Выпишите из отрывка о посмертном письме Присциллы Робертсон все фрагменты, заключённые в кавычки «», в том порядке, в каком они идут.

Отрывок текста
○ ○ ○ ○ ○ ○ ○
Узнав о смерти подруги детства, Присцилла Робертсон, пытаясь разобраться в происшедшем, написала Джин посмертное письмо. Робертсон не верила, что Джин могло подтолкнуть к суициду «разбитое сердце»: «Ведь ты никогда не испытывала голод по нежности, творчество — вот чего ты всегда жаждала. Ты стремилась к совершенству в себе не из гордости, но ради получения хорошего инструмента в интересах служения миру. Обнаружив, что твое медицинское образование не дало тебе полной силы делать добро, которую ты надеялась обрести, окончив его, угодив в силки мелочной рутины больничных порядков и наблюдая, в какое душевное расстройство, лечение которого неподвластно врачам, ввергает твоих пациентов война, ты напоследок обратилась к психоанализу». Робертсон подозревала, что именно опыт психоанализа, всегда «в середине пути направляющего тоску внутрь себя», пробудил мучительную боль, «слишком глубокую, чтобы ее можно было унять».
○ ○ ○ ○ ○ ○ ○
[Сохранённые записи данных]
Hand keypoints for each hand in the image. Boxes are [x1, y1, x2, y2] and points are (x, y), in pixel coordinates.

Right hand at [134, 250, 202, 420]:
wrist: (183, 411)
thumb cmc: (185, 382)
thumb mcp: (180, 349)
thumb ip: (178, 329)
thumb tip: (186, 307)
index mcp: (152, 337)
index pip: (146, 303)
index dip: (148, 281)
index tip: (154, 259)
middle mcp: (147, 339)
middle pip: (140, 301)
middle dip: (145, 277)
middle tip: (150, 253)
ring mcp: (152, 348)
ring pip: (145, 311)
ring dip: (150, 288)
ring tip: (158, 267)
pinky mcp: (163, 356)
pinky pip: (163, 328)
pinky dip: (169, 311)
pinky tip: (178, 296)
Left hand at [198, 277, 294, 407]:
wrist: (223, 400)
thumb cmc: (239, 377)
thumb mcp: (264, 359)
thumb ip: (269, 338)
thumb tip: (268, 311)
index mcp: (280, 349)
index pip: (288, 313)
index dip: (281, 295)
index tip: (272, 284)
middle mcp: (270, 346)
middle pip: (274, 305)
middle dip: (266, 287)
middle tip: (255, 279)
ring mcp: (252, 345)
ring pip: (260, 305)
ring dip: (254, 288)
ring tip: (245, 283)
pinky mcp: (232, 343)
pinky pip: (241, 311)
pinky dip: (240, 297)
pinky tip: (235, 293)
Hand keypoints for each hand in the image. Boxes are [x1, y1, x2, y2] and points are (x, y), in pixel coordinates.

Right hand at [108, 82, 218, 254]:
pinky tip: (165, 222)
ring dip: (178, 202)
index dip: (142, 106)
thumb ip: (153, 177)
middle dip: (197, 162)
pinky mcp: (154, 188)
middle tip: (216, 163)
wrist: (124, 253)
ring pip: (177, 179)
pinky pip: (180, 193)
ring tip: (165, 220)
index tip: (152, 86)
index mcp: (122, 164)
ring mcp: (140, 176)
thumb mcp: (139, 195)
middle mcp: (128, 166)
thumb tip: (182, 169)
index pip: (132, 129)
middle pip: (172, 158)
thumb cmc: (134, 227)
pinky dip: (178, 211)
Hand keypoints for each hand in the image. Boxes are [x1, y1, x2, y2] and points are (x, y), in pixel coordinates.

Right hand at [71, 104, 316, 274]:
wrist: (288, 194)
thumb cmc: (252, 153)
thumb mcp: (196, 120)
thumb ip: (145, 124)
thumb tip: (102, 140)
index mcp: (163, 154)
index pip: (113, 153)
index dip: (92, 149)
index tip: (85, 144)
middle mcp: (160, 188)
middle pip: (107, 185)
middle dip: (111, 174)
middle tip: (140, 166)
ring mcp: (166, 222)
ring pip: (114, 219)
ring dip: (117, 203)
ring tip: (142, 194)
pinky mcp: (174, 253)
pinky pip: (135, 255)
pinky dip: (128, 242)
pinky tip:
○ ○ ○ ○ ○ ○ ○
Ответ
1. «разбитое сердце»
2. «Ведь ты никогда не испытывала голод по нежности, творчество — вот чего ты всегда жаждала. Ты стремилась к совершенству в себе не из гордости, но ради получения хорошего инструмента в интересах служения миру. Обнаружив, что твое медицинское образование не дало тебе полной силы делать добро, которую ты надеялась обрести, окончив его, угодив в силки мелочной рутины больничных порядков и наблюдая, в какое душевное расстройство, лечение которого неподвластно врачам, ввергает твоих пациентов война, ты напоследок обратилась к психоанализу»
3. «в середине пути направляющего тоску внутрь себя»
4. «слишком глубокую, чтобы ее можно было унять»